The  profound  connection drawn between  the principal characters of the Mahabharat and  their  futuristic  avatars, is never overdone. Director Nag Ashwin proves himself  the master of measured epicness. Many times, you feel he is heading into an excessively overdesigned action mode. But  then he pulls  back just in time, creating a  kind of orgasmic control where less is definitely more.

Then again  at other  times, the action sequences, hugely inspired by George  Miller’s Mad Max series, overstay their welcome. The primary contender for the can-we-stop-now-please immoderation is  Prabhas’  introductory fight which  is  clearly inspired  by Jackie Chan’s amusement  poke …you know, snoozing in the middle  a ferocious fight to confuse his adversaries, stopping mid-punch for a chat with Ram Gopal Varma (I kid you not) who  plays  a streetside food vendor named(I kid you not)Chintu.Editor Kotagiri Venkateswara Rao needed to be  less indulgent  with some of the  action  before interval.

 Varma as Chintu  is not the least amusing.  The same goes for Rajamouli who shows up in the toasted-brown desertscape chase sequence(clearly modelled  on Mad Max Fury Road) probably for the  fun ride. These distractions tend to chip away at the  heart  of  the  plot, which beats at a rapid pace and  indicates a  state  of visual virility never seen  before in Indian cinema. I know  everyone probably wanted to be part of what they clearly saw as a landmark film. But guys, you are  getting in the way.

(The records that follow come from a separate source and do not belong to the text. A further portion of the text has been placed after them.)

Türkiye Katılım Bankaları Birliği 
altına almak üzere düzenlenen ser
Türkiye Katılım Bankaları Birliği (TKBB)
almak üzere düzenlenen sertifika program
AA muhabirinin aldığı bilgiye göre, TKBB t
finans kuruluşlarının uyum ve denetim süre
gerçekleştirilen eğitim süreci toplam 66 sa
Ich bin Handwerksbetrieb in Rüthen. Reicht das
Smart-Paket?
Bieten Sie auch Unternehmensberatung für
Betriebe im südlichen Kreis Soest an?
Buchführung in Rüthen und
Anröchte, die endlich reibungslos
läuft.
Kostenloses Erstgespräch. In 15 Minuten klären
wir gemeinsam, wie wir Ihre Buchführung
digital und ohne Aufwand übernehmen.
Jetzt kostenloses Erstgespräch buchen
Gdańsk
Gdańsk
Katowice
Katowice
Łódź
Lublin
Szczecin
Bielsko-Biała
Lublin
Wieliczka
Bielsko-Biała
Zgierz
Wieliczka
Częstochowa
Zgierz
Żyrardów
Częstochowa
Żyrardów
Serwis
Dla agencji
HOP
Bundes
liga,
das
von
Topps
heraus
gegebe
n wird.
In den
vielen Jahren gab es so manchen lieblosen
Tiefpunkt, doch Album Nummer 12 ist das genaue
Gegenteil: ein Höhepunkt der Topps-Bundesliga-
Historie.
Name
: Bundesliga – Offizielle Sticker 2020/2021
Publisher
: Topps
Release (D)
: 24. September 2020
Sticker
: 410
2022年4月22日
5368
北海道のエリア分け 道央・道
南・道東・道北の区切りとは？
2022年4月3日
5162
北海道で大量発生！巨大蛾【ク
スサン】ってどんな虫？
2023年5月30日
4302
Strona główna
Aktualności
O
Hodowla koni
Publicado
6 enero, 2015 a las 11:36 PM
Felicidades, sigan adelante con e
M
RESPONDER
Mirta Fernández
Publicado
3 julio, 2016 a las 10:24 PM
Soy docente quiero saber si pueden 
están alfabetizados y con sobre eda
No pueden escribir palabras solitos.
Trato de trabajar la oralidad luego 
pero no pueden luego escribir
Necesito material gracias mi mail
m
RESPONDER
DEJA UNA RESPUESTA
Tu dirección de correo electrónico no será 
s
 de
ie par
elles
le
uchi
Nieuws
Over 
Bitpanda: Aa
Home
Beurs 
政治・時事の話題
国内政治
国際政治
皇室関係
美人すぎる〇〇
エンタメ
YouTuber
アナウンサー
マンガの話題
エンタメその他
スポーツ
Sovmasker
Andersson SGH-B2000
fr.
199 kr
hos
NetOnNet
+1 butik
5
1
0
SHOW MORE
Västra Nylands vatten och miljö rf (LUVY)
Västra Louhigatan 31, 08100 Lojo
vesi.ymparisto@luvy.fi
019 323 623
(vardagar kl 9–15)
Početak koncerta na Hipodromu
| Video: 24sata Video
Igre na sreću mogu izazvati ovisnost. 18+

The  kinetic  storytelling is  anchored  largely  by Amitabh  Bachchan’s  Ashwathama  tasked by  destiny to protect a womb with  a  view into a  peaceful future. A lot of the super-human hefting that he  is  made to in in the screenplay recalls his one-man-against-the-world  casting in the past.  It is  an  ingenious piece of casting , and one that only  a visionary  director can think of.

For sure Nag Ashwin is a master creator, plunging into the  bowels of a dystopian dissension that  is at once  feral and tender.The tenderness comes in the  gentle graceful presence   of Deepika Padukone. She is  the mother, the womb which needs to be protected  from harm if the world is to survive. She  is  passionately parabolic and  yet so human frail and  vulnerable!

 Deepika’s  bonding with the  livewire Kaira(Anna Ben , superb)  is  one of the highlights of  this  giant of a cinematic  achievement  which merits  a  standing ovation for taking  Indian cinema , kicking  and dragging, to an international level without making a song  and dance of it:  there is no singing and dancing in the three-hour storytelling , except for Prabhas breaking into  a jig in the middle of a mortal combat. Rolling  of the eyes.

 Prabhas is the comic relief  of  Kalki,  and I mean that  in the  most positive  way possible.  He is  selfdeprecatory  in his street wisdom  in a film filled with  an ancient  wisdom and  a futuristic pride.The film is shot by cinematographer Djordje Stojiljkovic as if  apocalypse was a poetic condition camouflaged in despoliation.

In spite of  an incoherent first-half Kalki  leaves us  with a deep impression, largely  for the way Amitabh Bachchan’s Ashwathama has been projected .Kamal Haasan’s creepy  part as some  kind of evil messiah,lasts for barely ten minutes.His prosthetics are so  elaborate  it is hard  to tell whether the  actors is active or  just the makeup.